Exercise A: Reproduce the part of the voyage memoir below starting at "After the storms" and ending at "a literary career.", switching "storms" to "squalls".
Exercise B: Pick up the voyage memoir below after its last sentence and carry it forward.

Passage provided:
Posts Tagged ‘JVO’
Scrabble and other equatorial diversions
“This shipboard life is curiously hypnotic,” I wrote to my parents a few days out from Wellington in February of 1962. “Absolutely nothing to do all day but sit & watch the waves go by. You soon find it practically impossible to do any thing else.” The ‘what else’ we found as we sailed for two weeks across the tropical Pacific was the game of Scrabble. Every afternoon we gathered on the deck with a group of shipmates, one of whom had a Scrabble game in her luggage. While the nautical miles accumulated, we bonded over the game, and have continued to stay in touch with some of them over the many years since.
After the storms and seasickness of the first week, we had perfect weather: sunny days, calm seas, and just enough breeze to keep things cool. I decided that ocean voyages were not so bad after all.
I had time to dream. When my husband Tony and I carried our bags up the gangplank of the “Johan van Oldenbarnevelt” earlier that month, bound for New York and then England, I felt I was walking in the steps of my role model, the great New Zealand writer Katherine Mansfield, who also went abroad at a young age to pursue a literary career.
As the familiar constellations of the Southern Hemisphere receded southward, we discovered the truth of Samuel Taylor Coleridge’s lines in “Rime of the Ancient Mariner:”

Recorded information:

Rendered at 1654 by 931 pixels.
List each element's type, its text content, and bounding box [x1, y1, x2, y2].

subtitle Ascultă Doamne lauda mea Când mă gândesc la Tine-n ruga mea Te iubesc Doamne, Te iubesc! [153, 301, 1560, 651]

Task output A:
After the squalls and seasickness of the first week, we had perfect weather: sunny days, calm seas, and just enough breeze to keep things cool. I decided that ocean voyages were not so bad after all.
I had time to dream. When my husband Tony and I carried our bags up the gangplank of the “Johan van Oldenbarnevelt” earlier that month, bound for New York and then England, I felt I was walking in the steps of my role model, the great New Zealand writer Katherine Mansfield, who also went abroad at a young age to pursue a literary career.

Task output B:
The Sun’s rim dips; the stars rush out;
At one stride comes the dark
My letters comment on the group of people we got to know: “… Mainly the crowd from our table. We have had some very good discussions and arguments about all sorts of things. The brain needs some exercise after sitting looking at the sea most of the day. So does the body – we are getting good at deck tennis (our own rules), and have spent quite a bit of time in the swimming pool. When the sea was rough the water in it sloshed back and forth terrifically, but is better now.”
A few highlights of the voyage float into my mind. A visit to the bridge, where I was allowed to steer the ship. Watching flying fish and dolphins leap out of the water close to the ship. The obligatory visit from King Neptune the day we crossed the equator. But mostly I remember playing Scrabble on deck with our new friends, while Indonesian stewards in white jackets rattled tea-trolleys.
I haven’t played Scrabble in years, and don’t remember what happened to our old game set. But this week we bought ourselves a new one. Nostalgia filled my heart as I pulled out from the bag a handful of little wooden tiles.
JVO photographs are by Tony Eppstein.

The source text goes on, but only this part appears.